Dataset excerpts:
'''

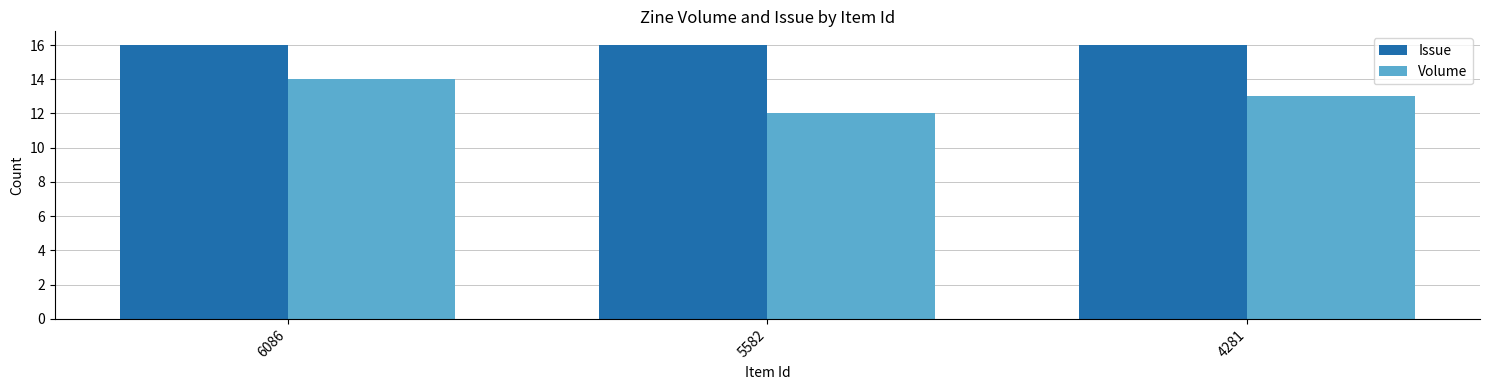

Which series has the largest range (max minus min)?

Volume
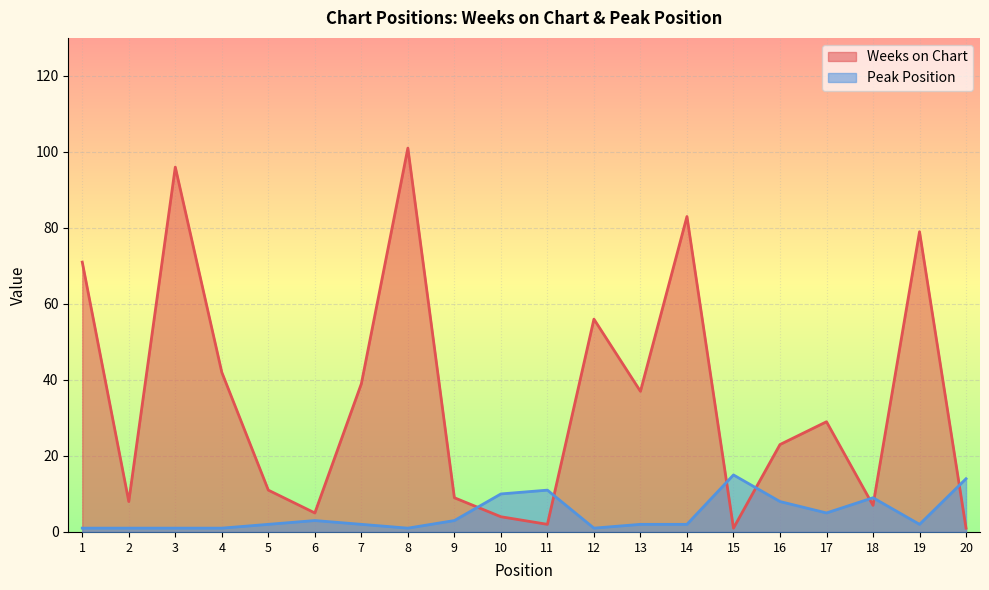

The value of Weeks on Chart at 1 is 71. True or false?

True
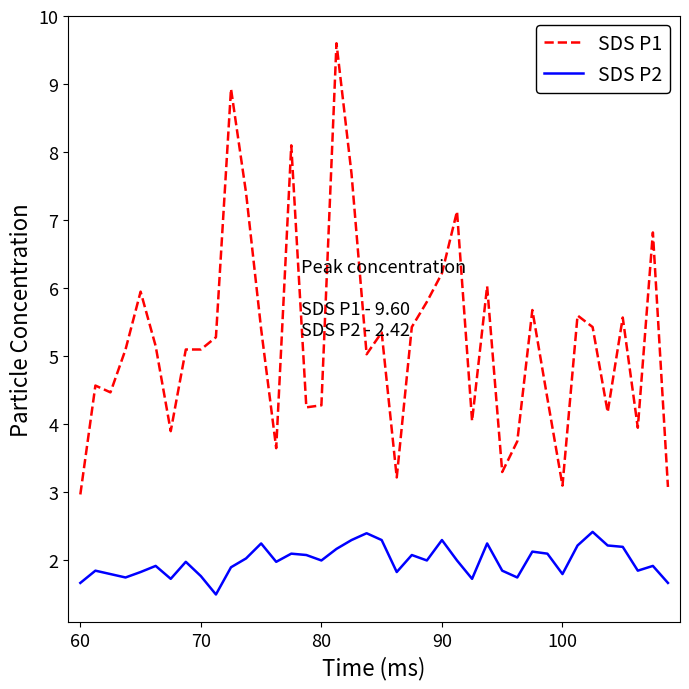

What is the maximum value for SDS P2?

2.4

'''

Exercise directions = Pull every line of text from the records above, word for word, and leave out the pictures.

The answer =
Which series has the largest range (max minus min)?

Volume

The value of Weeks on Chart at 1 is 71. True or false?

True

What is the maximum value for SDS P2?

2.4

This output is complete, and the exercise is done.